*Short exercise*. Output every row below verbatim, with no changes to any line.

Data records:
--------------------------------------------------
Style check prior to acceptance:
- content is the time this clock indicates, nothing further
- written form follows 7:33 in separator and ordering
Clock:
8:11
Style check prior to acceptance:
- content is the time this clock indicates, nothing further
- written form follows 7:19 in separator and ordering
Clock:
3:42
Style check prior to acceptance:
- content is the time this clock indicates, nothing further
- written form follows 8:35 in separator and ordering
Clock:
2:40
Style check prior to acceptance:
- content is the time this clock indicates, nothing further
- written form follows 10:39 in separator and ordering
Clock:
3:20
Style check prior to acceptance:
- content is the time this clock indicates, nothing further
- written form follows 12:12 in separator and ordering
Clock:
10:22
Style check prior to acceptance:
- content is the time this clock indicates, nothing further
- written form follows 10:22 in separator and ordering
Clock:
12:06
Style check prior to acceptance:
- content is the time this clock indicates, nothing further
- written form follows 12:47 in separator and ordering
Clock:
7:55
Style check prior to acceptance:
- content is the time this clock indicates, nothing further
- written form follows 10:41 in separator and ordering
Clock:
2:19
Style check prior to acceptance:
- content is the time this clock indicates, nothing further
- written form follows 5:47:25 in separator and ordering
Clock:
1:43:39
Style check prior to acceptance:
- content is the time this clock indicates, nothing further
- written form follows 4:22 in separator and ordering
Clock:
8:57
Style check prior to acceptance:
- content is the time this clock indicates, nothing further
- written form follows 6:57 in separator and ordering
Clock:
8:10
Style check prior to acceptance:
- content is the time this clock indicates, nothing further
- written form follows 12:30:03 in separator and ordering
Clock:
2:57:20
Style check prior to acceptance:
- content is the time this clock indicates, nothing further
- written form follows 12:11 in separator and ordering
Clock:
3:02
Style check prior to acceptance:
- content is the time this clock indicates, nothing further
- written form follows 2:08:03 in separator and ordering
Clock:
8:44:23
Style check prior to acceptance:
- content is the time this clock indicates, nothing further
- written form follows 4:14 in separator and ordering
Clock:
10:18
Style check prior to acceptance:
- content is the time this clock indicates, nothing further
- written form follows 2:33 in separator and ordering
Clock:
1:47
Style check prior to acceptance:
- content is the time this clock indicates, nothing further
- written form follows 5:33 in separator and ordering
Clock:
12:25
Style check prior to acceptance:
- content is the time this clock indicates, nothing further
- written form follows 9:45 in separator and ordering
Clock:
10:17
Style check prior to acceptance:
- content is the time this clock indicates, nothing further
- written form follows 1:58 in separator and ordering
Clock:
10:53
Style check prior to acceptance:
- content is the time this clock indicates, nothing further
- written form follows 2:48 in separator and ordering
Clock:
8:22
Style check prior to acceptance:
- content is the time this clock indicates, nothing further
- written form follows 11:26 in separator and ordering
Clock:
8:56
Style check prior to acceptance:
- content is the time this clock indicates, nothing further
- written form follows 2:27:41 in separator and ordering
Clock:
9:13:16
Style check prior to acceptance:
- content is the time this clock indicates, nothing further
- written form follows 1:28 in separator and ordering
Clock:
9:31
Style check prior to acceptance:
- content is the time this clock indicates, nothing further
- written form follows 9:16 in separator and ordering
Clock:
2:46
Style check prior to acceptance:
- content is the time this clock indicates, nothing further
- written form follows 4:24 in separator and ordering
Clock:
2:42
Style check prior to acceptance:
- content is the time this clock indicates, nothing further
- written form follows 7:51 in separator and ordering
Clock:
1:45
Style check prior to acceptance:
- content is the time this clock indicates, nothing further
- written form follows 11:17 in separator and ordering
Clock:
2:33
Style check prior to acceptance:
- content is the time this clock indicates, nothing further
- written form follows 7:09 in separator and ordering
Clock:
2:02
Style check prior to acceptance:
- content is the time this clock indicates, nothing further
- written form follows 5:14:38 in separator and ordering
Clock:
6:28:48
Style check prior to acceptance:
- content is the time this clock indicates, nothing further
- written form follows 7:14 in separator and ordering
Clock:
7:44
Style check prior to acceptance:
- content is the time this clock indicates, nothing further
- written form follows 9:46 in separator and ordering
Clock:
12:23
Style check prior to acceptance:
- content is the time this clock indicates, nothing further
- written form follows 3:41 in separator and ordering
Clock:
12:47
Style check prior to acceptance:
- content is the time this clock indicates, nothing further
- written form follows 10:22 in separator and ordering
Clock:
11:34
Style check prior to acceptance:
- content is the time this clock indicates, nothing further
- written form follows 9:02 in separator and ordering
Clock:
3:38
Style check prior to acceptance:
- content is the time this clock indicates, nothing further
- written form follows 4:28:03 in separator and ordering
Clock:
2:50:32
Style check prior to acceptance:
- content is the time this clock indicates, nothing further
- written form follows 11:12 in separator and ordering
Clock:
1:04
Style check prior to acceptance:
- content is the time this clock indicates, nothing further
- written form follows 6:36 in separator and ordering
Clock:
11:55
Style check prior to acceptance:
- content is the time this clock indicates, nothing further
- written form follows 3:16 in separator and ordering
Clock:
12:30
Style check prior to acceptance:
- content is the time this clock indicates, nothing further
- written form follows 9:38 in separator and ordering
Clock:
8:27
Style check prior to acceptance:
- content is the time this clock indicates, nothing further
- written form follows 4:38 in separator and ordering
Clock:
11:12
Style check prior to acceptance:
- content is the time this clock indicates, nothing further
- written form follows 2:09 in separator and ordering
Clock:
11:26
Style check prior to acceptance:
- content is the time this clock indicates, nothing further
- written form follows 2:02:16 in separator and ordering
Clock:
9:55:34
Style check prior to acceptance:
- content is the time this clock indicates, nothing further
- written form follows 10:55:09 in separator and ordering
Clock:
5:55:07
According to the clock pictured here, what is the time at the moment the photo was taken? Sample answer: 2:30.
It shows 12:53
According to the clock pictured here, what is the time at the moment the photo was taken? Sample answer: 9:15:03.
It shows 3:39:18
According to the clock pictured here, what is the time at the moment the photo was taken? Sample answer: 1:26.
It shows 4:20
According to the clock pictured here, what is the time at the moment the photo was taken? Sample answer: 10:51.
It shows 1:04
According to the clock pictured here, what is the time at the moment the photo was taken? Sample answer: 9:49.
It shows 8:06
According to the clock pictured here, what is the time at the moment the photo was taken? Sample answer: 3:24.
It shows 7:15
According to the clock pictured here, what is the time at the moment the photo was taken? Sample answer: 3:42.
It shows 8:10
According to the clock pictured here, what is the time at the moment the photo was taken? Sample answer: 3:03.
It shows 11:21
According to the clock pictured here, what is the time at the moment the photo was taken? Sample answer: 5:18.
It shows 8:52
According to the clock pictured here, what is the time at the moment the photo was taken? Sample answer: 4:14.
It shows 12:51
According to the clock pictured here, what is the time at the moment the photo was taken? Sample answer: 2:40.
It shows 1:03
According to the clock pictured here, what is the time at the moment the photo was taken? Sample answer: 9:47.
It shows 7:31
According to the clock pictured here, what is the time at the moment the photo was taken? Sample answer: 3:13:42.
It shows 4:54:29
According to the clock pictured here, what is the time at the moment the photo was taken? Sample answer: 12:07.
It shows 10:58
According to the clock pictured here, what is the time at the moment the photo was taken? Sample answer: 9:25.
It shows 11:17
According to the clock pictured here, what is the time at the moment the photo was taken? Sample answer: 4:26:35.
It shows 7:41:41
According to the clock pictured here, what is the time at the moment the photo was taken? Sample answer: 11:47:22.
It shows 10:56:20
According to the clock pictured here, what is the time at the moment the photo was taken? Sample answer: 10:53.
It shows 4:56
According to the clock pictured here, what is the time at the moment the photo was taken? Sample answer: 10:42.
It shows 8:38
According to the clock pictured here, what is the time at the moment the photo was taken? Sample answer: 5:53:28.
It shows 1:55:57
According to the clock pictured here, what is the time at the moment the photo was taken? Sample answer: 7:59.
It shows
--------------------------------------------------
*Output of the exercise*.
Style check prior to acceptance:
- content is the time this clock indicates, nothing further
- written form follows 7:33 in separator and ordering
Clock:
8:11
Style check prior to acceptance:
- content is the time this clock indicates, nothing further
- written form follows 7:19 in separator and ordering
Clock:
3:42
Style check prior to acceptance:
- content is the time this clock indicates, nothing further
- written form follows 8:35 in separator and ordering
Clock:
2:40
Style check prior to acceptance:
- content is the time this clock indicates, nothing further
- written form follows 10:39 in separator and ordering
Clock:
3:20
Style check prior to acceptance:
- content is the time this clock indicates, nothing further
- written form follows 12:12 in separator and ordering
Clock:
10:22
Style check prior to acceptance:
- content is the time this clock indicates, nothing further
- written form follows 10:22 in separator and ordering
Clock:
12:06
Style check prior to acceptance:
- content is the time this clock indicates, nothing further
- written form follows 12:47 in separator and ordering
Clock:
7:55
Style check prior to acceptance:
- content is the time this clock indicates, nothing further
- written form follows 10:41 in separator and ordering
Clock:
2:19
Style check prior to acceptance:
- content is the time this clock indicates, nothing further
- written form follows 5:47:25 in separator and ordering
Clock:
1:43:39
Style check prior to acceptance:
- content is the time this clock indicates, nothing further
- written form follows 4:22 in separator and ordering
Clock:
8:57
Style check prior to acceptance:
- content is the time this clock indicates, nothing further
- written form follows 6:57 in separator and ordering
Clock:
8:10
Style check prior to acceptance:
- content is the time this clock indicates, nothing further
- written form follows 12:30:03 in separator and ordering
Clock:
2:57:20
Style check prior to acceptance:
- content is the time this clock indicates, nothing further
- written form follows 12:11 in separator and ordering
Clock:
3:02
Style check prior to acceptance:
- content is the time this clock indicates, nothing further
- written form follows 2:08:03 in separator and ordering
Clock:
8:44:23
Style check prior to acceptance:
- content is the time this clock indicates, nothing further
- written form follows 4:14 in separator and ordering
Clock:
10:18
Style check prior to acceptance:
- content is the time this clock indicates, nothing further
- written form follows 2:33 in separator and ordering
Clock:
1:47
Style check prior to acceptance:
- content is the time this clock indicates, nothing further
- written form follows 5:33 in separator and ordering
Clock:
12:25
Style check prior to acceptance:
- content is the time this clock indicates, nothing further
- written form follows 9:45 in separator and ordering
Clock:
10:17
Style check prior to acceptance:
- content is the time this clock indicates, nothing further
- written form follows 1:58 in separator and ordering
Clock:
10:53
Style check prior to acceptance:
- content is the time this clock indicates, nothing further
- written form follows 2:48 in separator and ordering
Clock:
8:22
Style check prior to acceptance:
- content is the time this clock indicates, nothing further
- written form follows 11:26 in separator and ordering
Clock:
8:56
Style check prior to acceptance:
- content is the time this clock indicates, nothing further
- written form follows 2:27:41 in separator and ordering
Clock:
9:13:16
Style check prior to acceptance:
- content is the time this clock indicates, nothing further
- written form follows 1:28 in separator and ordering
Clock:
9:31
Style check prior to acceptance:
- content is the time this clock indicates, nothing further
- written form follows 9:16 in separator and ordering
Clock:
2:46
Style check prior to acceptance:
- content is the time this clock indicates, nothing further
- written form follows 4:24 in separator and ordering
Clock:
2:42
Style check prior to acceptance:
- content is the time this clock indicates, nothing further
- written form follows 7:51 in separator and ordering
Clock:
1:45
Style check prior to acceptance:
- content is the time this clock indicates, nothing further
- written form follows 11:17 in separator and ordering
Clock:
2:33
Style check prior to acceptance:
- content is the time this clock indicates, nothing further
- written form follows 7:09 in separator and ordering
Clock:
2:02
Style check prior to acceptance:
- content is the time this clock indicates, nothing further
- written form follows 5:14:38 in separator and ordering
Clock:
6:28:48
Style check prior to acceptance:
- content is the time this clock indicates, nothing further
- written form follows 7:14 in separator and ordering
Clock:
7:44
Style check prior to acceptance:
- content is the time this clock indicates, nothing further
- written form follows 9:46 in separator and ordering
Clock:
12:23
Style check prior to acceptance:
- content is the time this clock indicates, nothing further
- written form follows 3:41 in separator and ordering
Clock:
12:47
Style check prior to acceptance:
- content is the time this clock indicates, nothing further
- written form follows 10:22 in separator and ordering
Clock:
11:34
Style check prior to acceptance:
- content is the time this clock indicates, nothing further
- written form follows 9:02 in separator and ordering
Clock:
3:38
Style check prior to acceptance:
- content is the time this clock indicates, nothing further
- written form follows 4:28:03 in separator and ordering
Clock:
2:50:32
Style check prior to acceptance:
- content is the time this clock indicates, nothing further
- written form follows 11:12 in separator and ordering
Clock:
1:04
Style check prior to acceptance:
- content is the time this clock indicates, nothing further
- written form follows 6:36 in separator and ordering
Clock:
11:55
Style check prior to acceptance:
- content is the time this clock indicates, nothing further
- written form follows 3:16 in separator and ordering
Clock:
12:30
Style check prior to acceptance:
- content is the time this clock indicates, nothing further
- written form follows 9:38 in separator and ordering
Clock:
8:27
Style check prior to acceptance:
- content is the time this clock indicates, nothing further
- written form follows 4:38 in separator and ordering
Clock:
11:12
Style check prior to acceptance:
- content is the time this clock indicates, nothing further
- written form follows 2:09 in separator and ordering
Clock:
11:26
Style check prior to acceptance:
- content is the time this clock indicates, nothing further
- written form follows 2:02:16 in separator and ordering
Clock:
9:55:34
Style check prior to acceptance:
- content is the time this clock indicates, nothing further
- written form follows 10:55:09 in separator and ordering
Clock:
5:55:07
According to the clock pictured here, what is the time at the moment the photo was taken? Sample answer: 2:30.
It shows 12:53
According to the clock pictured here, what is the time at the moment the photo was taken? Sample answer: 9:15:03.
It shows 3:39:18
According to the clock pictured here, what is the time at the moment the photo was taken? Sample answer: 1:26.
It shows 4:20
According to the clock pictured here, what is the time at the moment the photo was taken? Sample answer: 10:51.
It shows 1:04
According to the clock pictured here, what is the time at the moment the photo was taken? Sample answer: 9:49.
It shows 8:06
According to the clock pictured here, what is the time at the moment the photo was taken? Sample answer: 3:24.
It shows 7:15
According to the clock pictured here, what is the time at the moment the photo was taken? Sample answer: 3:42.
It shows 8:10
According to the clock pictured here, what is the time at the moment the photo was taken? Sample answer: 3:03.
It shows 11:21
According to the clock pictured here, what is the time at the moment the photo was taken? Sample answer: 5:18.
It shows 8:52
According to the clock pictured here, what is the time at the moment the photo was taken? Sample answer: 4:14.
It shows 12:51
According to the clock pictured here, what is the time at the moment the photo was taken? Sample answer: 2:40.
It shows 1:03
According to the clock pictured here, what is the time at the moment the photo was taken? Sample answer: 9:47.
It shows 7:31
According to the clock pictured here, what is the time at the moment the photo was taken? Sample answer: 3:13:42.
It shows 4:54:29
According to the clock pictured here, what is the time at the moment the photo was taken? Sample answer: 12:07.
It shows 10:58
According to the clock pictured here, what is the time at the moment the photo was taken? Sample answer: 9:25.
It shows 11:17
According to the clock pictured here, what is the time at the moment the photo was taken? Sample answer: 4:26:35.
It shows 7:41:41
According to the clock pictured here, what is the time at the moment the photo was taken? Sample answer: 11:47:22.
It shows 10:56:20
According to the clock pictured here, what is the time at the moment the photo was taken? Sample answer: 10:53.
It shows 4:56
According to the clock pictured here, what is the time at the moment the photo was taken? Sample answer: 10:42.
It shows 8:38
According to the clock pictured here, what is the time at the moment the photo was taken? Sample answer: 5:53:28.
It shows 1:55:57
According to the clock pictured here, what is the time at the moment the photo was taken? Sample answer: 7:59.
It shows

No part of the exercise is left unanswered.